Putting Rising Interest Rates in Perspective for Thompson-Okanagan Homebuyers




Image credit: ADOBE STOCK


The 1% increase in the Bank of Canada’s prime interest rate today, July 13, is actually a good thing, according to an Okanagan realtor.

“We are still at historically low interest rates,” Shane Styles, president of Epic Real Estate Solutions, told iNFOnews.ca. “We just came out of a time where it was kind of crazy. These are really very comfortable interest rates.

Mortgage rates were 19.25% in 1982 and 6% to 7% in the 2000s, still lower than around 3.5% in recent days (depending on mortgage type).

The 1% increase puts the bank’s prime rate at 2.5%. That’s a big jump from 0.25% at the start of the year, and according to a bank press release, it can be expected to rise further this year.

The central bank should try to rein in inflation which is expected to stay within the 8% range over the next few months, the statement said.

“The Board of Governors has decided to accelerate the path to higher interest rates,” the press release said.

This means that mortgage rates will jump around 1% in the coming days, which is not a problem for potential buyers who have been pre-approved.

There are a lot of “reflex” reactions to the news, most of which are unwarranted, Styles said.

One of the mortgage brokers he deals with regularly told him today, for example, that she gets a lot of calls from people who have fixed rate mortgages and think their rates just went up.

This is not the case since their rate is fixed until the time of renewal.

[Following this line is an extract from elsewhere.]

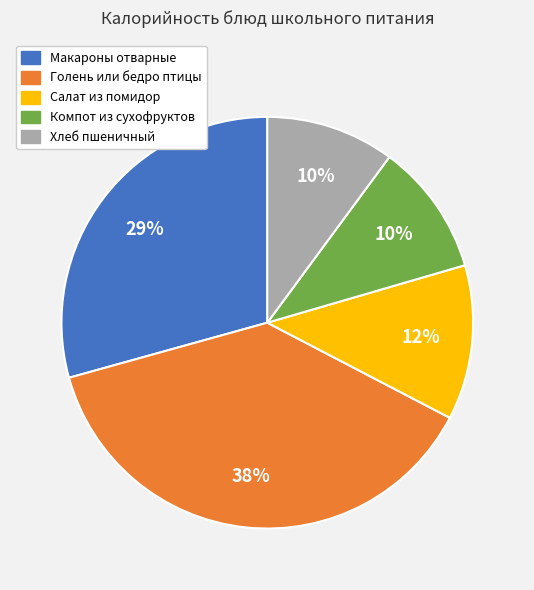

Does Макароны отварные account for over 50% of the chart?

No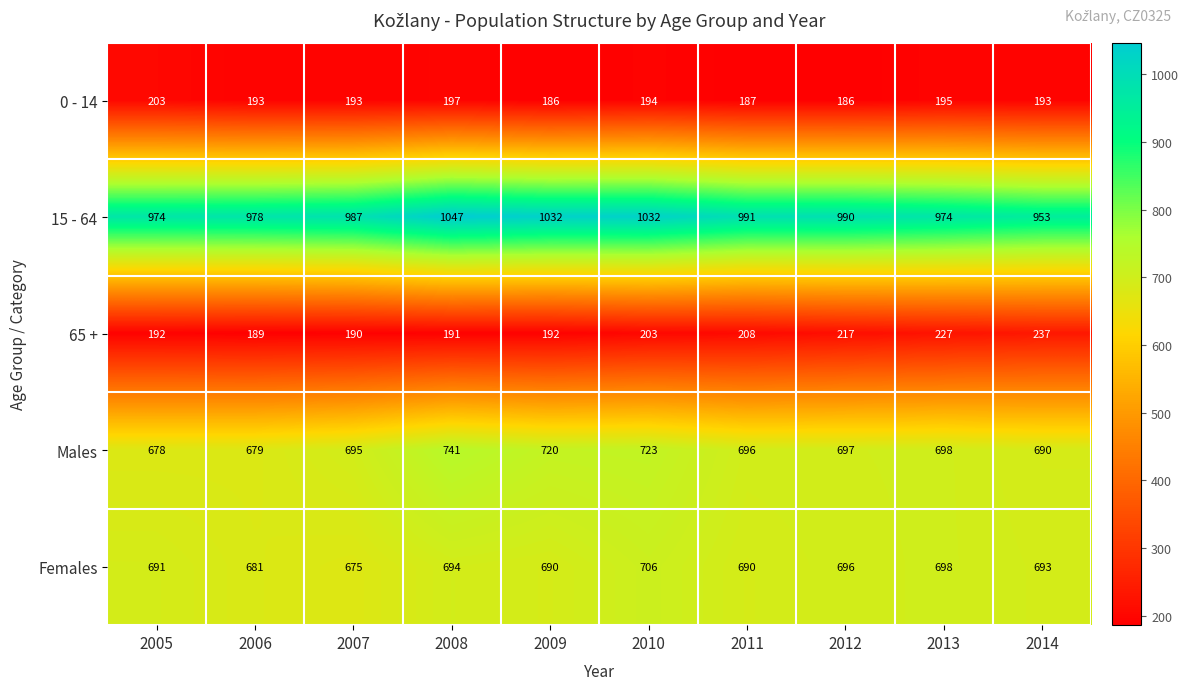

List the series in order of their peak value, highest first.

15 - 64, Males, Females, 65 +, 0 - 14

Those due to renew their mortgage at this time may face higher interest rates, but since around 2018 they had to qualify at 2% above the interest rate at that time. That means they should be able to afford that relatively small increase, Styles argued.

The 1% difference means about $100 more per month on a $300,000 mortgage, Styles said.

“I go out to restaurants a lot and people watch,” he said. “If they just ordered two entrees less and didn’t order a bottle of wine, they would cover the difference.”

Or, it will see people buying $6 lattes four days a week. That covers that $100 increase.

“I think what’s happening in the market is a really good thing because it helps people reaffirm their priorities,” Styles said. “Restaurants are crowded. I see no shortage of consumer spending. It’s very different today from what happened in 2008 and 2009. We don’t have a bank failure.

For people buying used homes, prices in many areas have actually fallen in recent months and bidding wars are rare.


READ MORE: Some housing prices fall in Okanagan, Kamloops

This means that people are better able to buy within their price range and get the house they want, rather than just grabbing whatever they can get, as was the case a long time ago. just a few months.

In the pre-sale market, where Styles primarily operates, people can lock in current mortgage rates for up to five years if they fear a rate hike in the two to three years it takes to bring new products to market.

“I don’t know exactly how it’s going to play out, but I think this immediate reaction from the Bank of Canada to, as they say, crush inflation is necessary. I don’t think that’s a bad thing. We have to get inflation under control and that’s how we’re going to do it. Then it will start to stabilize and we will find ourselves in an interest rate environment that anyone over 40 will be very comfortable with. And everyone under 40 should read history books.